General admission: $18
Ages 19–25: 12
Ages 62 and over: 12
Full-time students: 12
Ages 18 and under: FREE
Admission is pay-what-you-wish on Fridays, 6–9 p.m.
The Whitney Museum of American Art, often referred to simply as «the Whitney», is an art museum with a focus on 20th- and 21st-century American art. Located at 945 Madison Avenue at 75th Street in New York City, the Whitney's permanent collection contains more than 18,000 works in a wide variety of media. The Whitney places a particular emphasis on exhibiting the work of living artists for its collection as well as maintaining an extensive permanent collection containing many important pieces from the first half of the last century. The museum's Annual and Biennial exhibitions have long been a venue for younger and less well-known artists whose work is showcased by the museum.

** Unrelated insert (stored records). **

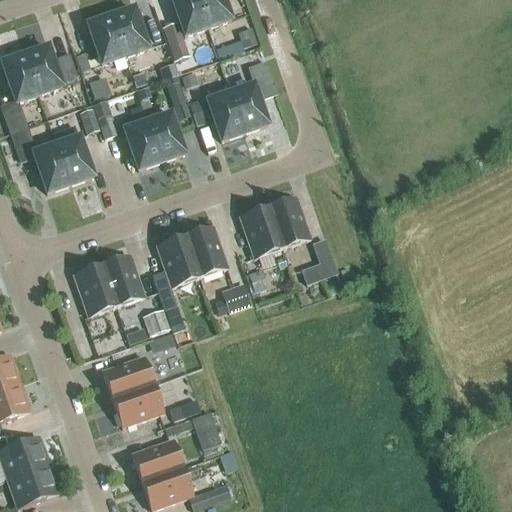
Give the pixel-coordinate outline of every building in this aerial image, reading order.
[(184,40),(205,33),(194,0),(169,0),(184,40)] [(221,0),(194,0),(205,33),(230,24),(221,0)] [(133,13),(106,22),(120,63),(147,53),(133,13)] [(106,22),(87,29),(101,69),(120,63),(106,22)] [(167,47),(178,43),(172,28),(162,32),(167,47)] [(242,35),(244,44),(220,50),(222,59),(262,49),(258,31),(242,35)] [(47,51),(25,59),(38,100),(61,92),(47,51)] [(15,108),(38,100),(25,59),(1,67),(15,108)] [(159,73),(163,84),(178,79),(174,68),(159,73)] [(263,102),(275,98),(264,68),(252,72),(263,102)] [(75,75),(62,79),(65,90),(78,86),(75,75)] [(193,76),(180,81),(184,92),(197,88),(193,76)] [(135,92),(144,89),(140,78),(131,81),(135,92)] [(165,90),(174,112),(185,108),(177,86),(165,90)] [(253,89),(227,98),(241,139),(267,130),(253,89)] [(147,92),(137,95),(140,105),(147,103),(150,102),(147,92)] [(241,139),(227,98),(206,105),(220,146),(241,139)] [(209,125),(201,103),(188,107),(195,130),(209,125)] [(78,117),(86,139),(99,135),(91,113),(78,117)] [(117,139),(110,118),(95,123),(103,144),(117,139)] [(170,118),(144,127),(158,167),(184,159),(170,118)] [(20,121),(6,125),(10,137),(24,132),(20,121)] [(158,167),(144,127),(123,134),(137,175),(158,167)] [(78,141),(55,149),(68,190),(93,182),(78,141)] [(33,161),(46,198),(68,190),(55,149),(32,157),(28,145),(14,149),(20,165),(33,161)] [(295,203),(267,212),(281,254),(310,244),(295,203)] [(239,222),(253,264),(281,254),(267,212),(239,222)] [(212,232),(184,241),(198,283),(226,273),(212,232)] [(184,241),(155,251),(170,293),(198,283),(184,241)] [(101,270),(115,312),(144,302),(129,260),(101,270)] [(331,264),(301,275),(306,289),(336,278),(331,264)] [(72,281),(87,322),(115,312),(101,270),(72,281)] [(260,273),(249,277),(254,293),(266,289),(260,273)] [(227,317),(228,319),(252,312),(244,289),(220,297),(222,303),(227,317)] [(163,315),(176,311),(170,293),(157,298),(163,315)] [(222,303),(213,306),(218,320),(227,317),(222,303)] [(141,323),(148,343),(169,336),(162,316),(141,323)] [(169,337),(159,341),(163,353),(174,349),(169,337)] [(0,395),(19,389),(9,361),(0,363),(0,395)] [(101,376),(111,405),(152,390),(142,362),(101,376)] [(0,427),(29,417),(19,389),(0,395),(0,427)] [(152,390),(111,405),(121,433),(162,418),(152,390)] [(180,411),(184,423),(207,414),(203,402),(180,411)] [(207,417),(190,423),(195,437),(212,431),(207,417)] [(0,468),(6,485),(47,471),(37,442),(0,455),(0,468)] [(140,488),(181,473),(171,445),(130,459),(140,488)] [(224,457),(227,476),(241,474),(237,455),(224,457)] [(19,511),(57,499),(47,471),(6,485),(15,511),(19,511)] [(181,473),(140,488),(148,511),(160,511),(191,501),(181,473)] [(225,490),(206,497),(210,509),(229,503),(225,490)]
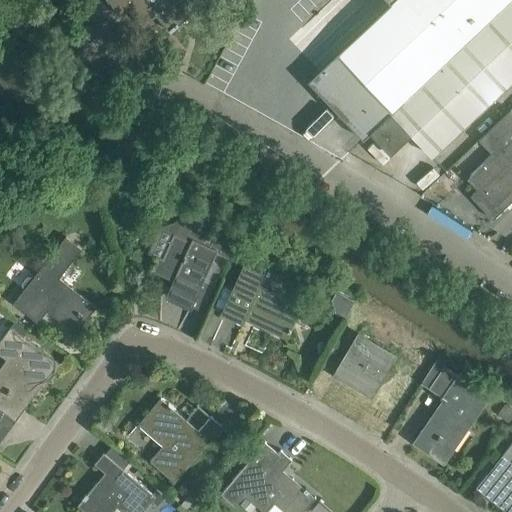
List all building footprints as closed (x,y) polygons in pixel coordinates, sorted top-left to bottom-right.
[(208,0),(209,1),(209,0),(106,0),(121,16),(128,10),(143,26),(156,15),(171,31),(196,9),(193,5),(199,0),(208,0)] [(388,0),(390,1),(307,80),(333,107),(336,110),(346,121),(356,131),(363,138),(370,132),(406,97),(507,0),(388,0)] [(511,0),(507,0),(406,97),(370,132),(390,153),(411,134),(432,156),(511,78),(511,0)] [(469,175),(466,178),(476,188),(470,195),(492,219),(511,199),(511,110),(510,109),(479,138),(480,139),(493,152),(469,175)] [(94,172),(71,172),(71,191),(94,191),(94,172)] [(180,199),(174,211),(200,222),(205,210),(180,199)] [(205,213),(201,221),(209,224),(213,216),(205,213)] [(159,226),(147,252),(156,256),(150,269),(173,279),(166,296),(192,308),(192,307),(201,285),(203,281),(214,286),(235,239),(215,230),(214,234),(179,219),(168,223),(159,226)] [(25,288),(13,303),(37,322),(47,310),(75,332),(96,306),(71,287),(59,277),(71,262),(81,248),(66,236),(33,278),(30,276),(27,276),(22,282),(22,286),(25,288)] [(269,268),(246,257),(220,312),(243,322),(247,314),(271,325),(269,330),(287,338),(302,306),(260,286),(269,268)] [(337,291),(331,300),(335,313),(344,318),(354,301),(337,291)] [(0,440),(27,403),(22,399),(36,380),(44,386),(61,363),(23,336),(29,328),(16,318),(0,340),(0,353),(7,359),(0,367),(0,440)] [(358,333),(333,375),(371,397),(396,355),(358,333)] [(439,354),(422,382),(442,396),(440,398),(444,401),(439,408),(442,410),(436,418),(433,417),(423,431),(421,430),(415,443),(443,463),(454,448),(447,444),(461,424),(467,428),(489,397),(457,374),(456,375),(444,366),(448,360),(439,354)] [(161,397),(138,424),(163,445),(150,460),(174,481),(222,426),(211,416),(196,433),(184,422),(186,419),(173,408),(173,407),(168,403),(161,397)] [(511,406),(505,402),(497,413),(509,421),(511,417),(511,406)] [(264,441),(220,493),(234,505),(243,495),(245,496),(254,504),(263,511),(265,511),(274,502),(285,511),(302,511),(315,497),(314,496),(314,497),(308,491),(309,490),(305,487),(304,488),(292,478),(290,481),(280,472),(291,459),(280,449),(278,452),(264,441)] [(511,511),(511,441),(476,487),(506,511),(511,511)] [(153,493),(148,489),(103,452),(94,463),(107,474),(99,484),(96,482),(86,494),(85,493),(82,497),(83,498),(77,504),(86,511),(112,511),(119,502),(131,511),(141,511),(152,499),(158,504),(165,496),(156,489),(153,493)] [(245,496),(240,502),(249,510),(254,504),(245,496)] [(310,510),(312,511),(324,511),(328,509),(318,501),(310,510)]
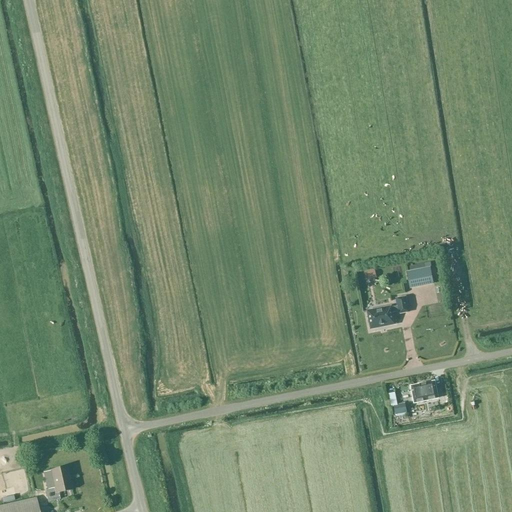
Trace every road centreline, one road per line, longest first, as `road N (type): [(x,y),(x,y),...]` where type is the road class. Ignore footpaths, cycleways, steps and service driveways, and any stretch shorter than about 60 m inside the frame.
road 1 (unclassified): [(25,0),(125,431)]
road 2 (unclassified): [(125,431),(511,353)]
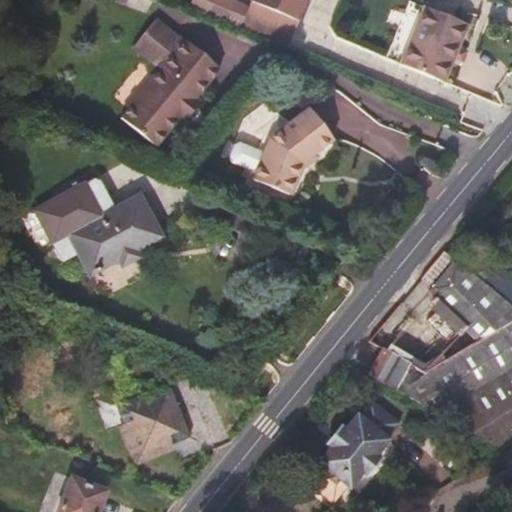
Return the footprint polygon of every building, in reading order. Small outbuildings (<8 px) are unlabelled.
[(309,3),(309,0),(251,0),(251,2),(298,22),(306,1),(309,3)] [(456,48),(466,24),(426,7),(402,66),(442,82),(452,57),(456,48)] [(195,99),(220,70),(179,36),(156,64),(162,69),(121,118),(156,147),(180,117),(184,120),(198,102),(195,99)] [(466,52),(456,48),(452,57),(462,62),(466,52)] [(416,92),(422,80),(414,77),(409,89),(416,92)] [(316,153),(333,140),(309,109),(270,140),(264,153),(256,173),(253,179),(293,195),(304,168),(301,164),(316,153)] [(256,173),(264,153),(240,143),(234,145),(229,157),(232,163),(256,173)] [(304,168),(318,157),(316,153),(301,164),(304,168)] [(115,209),(97,175),(83,182),(102,216),(115,209)] [(160,236),(139,197),(115,209),(102,216),(83,182),(34,210),(52,243),(54,242),(64,261),(79,254),(91,276),(120,262),(124,268),(138,260),(134,251),(160,236)] [(491,272),(480,263),(463,250),(454,260),(464,268),(481,282),(482,283),(491,272)] [(427,292),(454,260),(444,251),(443,252),(421,280),(427,292)] [(511,277),(496,265),(491,272),(482,283),(481,282),(464,268),(454,260),(427,292),(427,294),(432,299),(436,296),(480,339),(474,342),(444,360),(423,373),(409,364),(408,364),(409,363),(387,350),(382,348),(366,376),(396,391),(435,413),(497,449),(511,439),(511,277)] [(0,317),(14,324),(22,305),(0,296),(0,317)] [(480,339),(436,296),(432,299),(474,342),(480,339)] [(423,373),(444,360),(441,355),(423,365),(390,345),(387,350),(409,363),(408,364),(409,364),(423,373)] [(191,437),(169,385),(116,406),(123,425),(118,427),(125,444),(129,441),(130,441),(138,459),(157,452),(159,457),(175,451),(173,445),(191,437)] [(377,455),(389,440),(387,439),(399,424),(370,401),(369,401),(359,415),(356,413),(344,429),(340,426),(325,444),(329,448),(317,463),(319,465),(305,483),(333,505),(335,503),(347,488),(350,489),(361,475),(362,474),(366,477),(381,459),(377,456),(377,455)] [(97,511),(106,491),(70,478),(56,511),(97,511)]
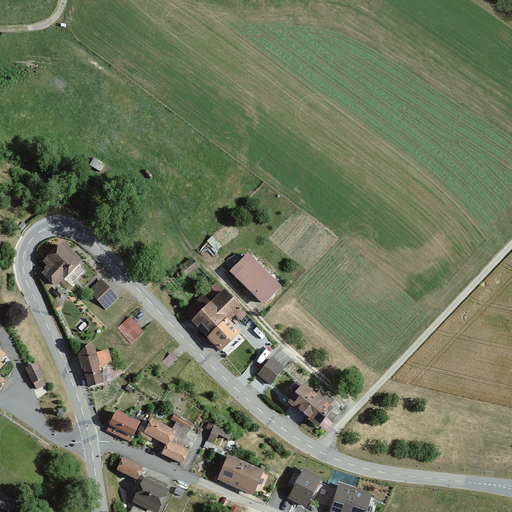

Gertrude Vanderbilt Whitney, the museum's namesake and founder, was herself a well-regarded sculptor as well as a serious art collector. As a patron of the arts, she had already achieved some success as the creator of the «Whitney Studio Club,» a New York–based exhibition space which she created in 1918 to promote the works of avant-garde and unrecognized American artists. With the aid of her assistant, Juliana Force, Whitney had collected nearly 700 works of American art, which she offered to donate to the Metropolitan Museum of Art in 1929, but the museum declined the gift. This, along with the apparent preference for European modernism at the recently opened Museum of Modern Art, led Whitney to start her own museum, exclusively for American Art, in 1929. In 1931, architect Noel L. Miller converted three row houses on West 8th Street in Greenwich Village – one of which had been the location of the «Studio Club» – to be the museum's home as well as a residence for Whitney.